We suspect that the strong stimulation of renin by angiotensin II blockade in vivo may be mostly indirect and involve participation of other cell types and the concerted action of ligands that require Gsα signaling. In fact, several complex pathways have been identified along which angiotensin II can exert inhibitory effects on renin release and expression. Previous reports have shown that inhibition or genetic deletion of COX-2 markedly attenuates the stimulatory effect of angiotensin II blockade on renin.^15,27,28 Thus, a reduction in angiotensin II signaling, probably at the level of the macula densa and/or thick ascending limb cells, appears to lessen COX-2 inhibition. This is consistent with the observation that COX-2 expression is markedly upregulated in angiotensin-II-blocked or -deficient mice.^27,29,30 A 5-fold upregulation of COX-2 and of urinary PGE2 excretion has also been described in the Gsα-deficient mice used in this study.¹³ Increased COX-2-mediated generation of PGE2 could then stimulate renin release through the prostaglandin E receptor 4, which signals through a Gsα-coupled receptor, therefore this mechanism would be disrupted in Gsα-deficient mice. Nevertheless, the observation that captopril retains some modest stimulatory effect in COX-2-deficient animals indicates the participation of additional non-PGE2 pathways.²¹

Upregulation of neuronal NO synthase in mice with AT_1A receptor or angiotensinogen deletions indicates that angiotensin II exerts a suppressing effect on neuronal NO synthase expression.^31,32 Increased levels of NO may stimulate COX-2 and thereby indirectly enhance renin expression and release in a Gsα-dependent fashion.³³ This action would be magnified by the effect of NO to inhibit phosphodiesterase 3 and thereby to stabilize cAMP.^34,35 Finally, angiotensin II removal is usually associated with a decrease of MAP and reflex activation of the sympathetic nervous system.
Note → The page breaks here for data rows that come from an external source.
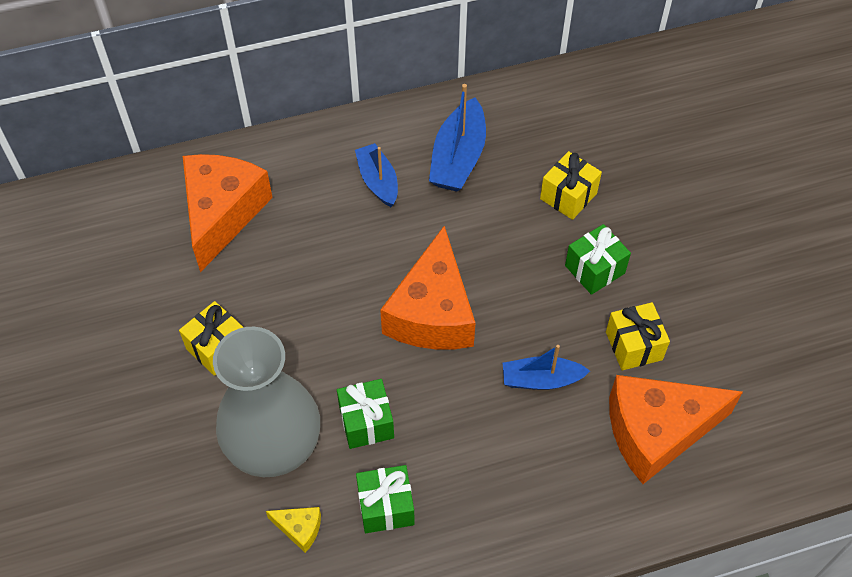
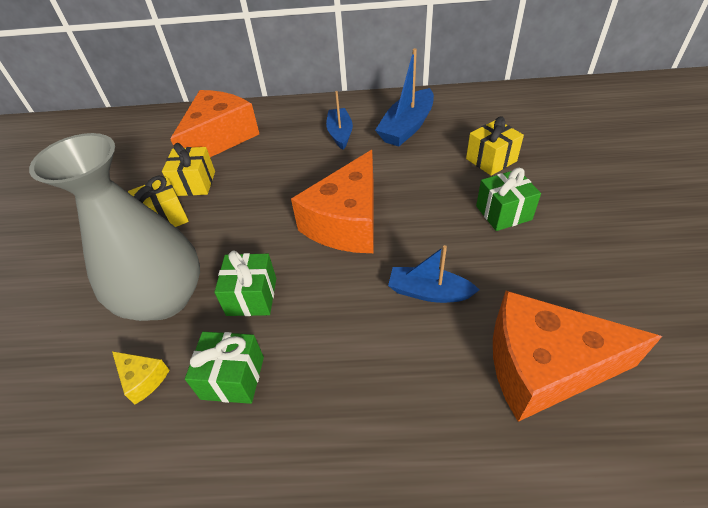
camera: 20 degrees right, 10 degrees down
yellow gift [606,302,670,370] -> yellow gift moved to [162,143,215,196]

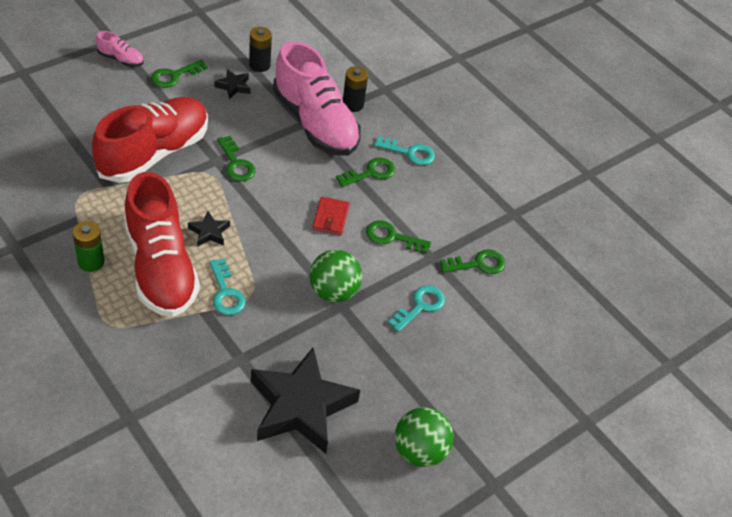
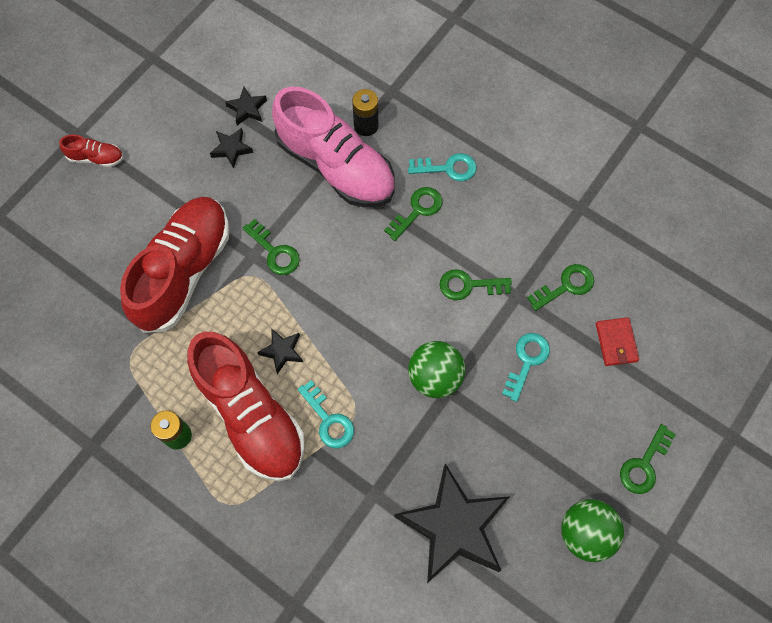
camera: 10 degrees left, 20 degrees up
pink shoe [96,31,144,67] -> red shoe [59,135,124,167]
green key [151,59,208,88] -> green key moved to [620,424,676,494]
black battery [249,27,272,72] -> black star [225,87,267,125]
red wallet [312,197,350,235] -> red wallet moved to [596,317,639,366]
That the effect of both of these changes are mediated by ligands that signal through Gsα is supported by our previous finding that the effects of a BP reduction by hydralazine and of the β-adrenergic agonist isoproterenol on plasma renin are drastically curtailed in Gsα-deficient mice.¹³ The proposal that the stimulatory effect of ACEI and ARB on the renin system is the result of an activation of several pathways that all converge on cellular cAMP is fully supported by the observation that simultaneous inhibition of the prostaglandin, catecholamine, and NO inputs is necessary to mimic the effect of Gsα deletion.

The data presented here show that the stimulatory effects of inhibitors of angiotensin II generation and action on renin synthesis and release are largely obliterated in mice with JG cell-specific deletion of Gsα. Thus, ACEI and ARB appear to affect renin secretion indirectly through mechanisms that utilize ligands acting through a Gsα-dependent pathway. Catecholamines, prostaglandins, and NO seem to act in a concerted fashion as mediators of ACEI- and ARB-stimulated renin secretion.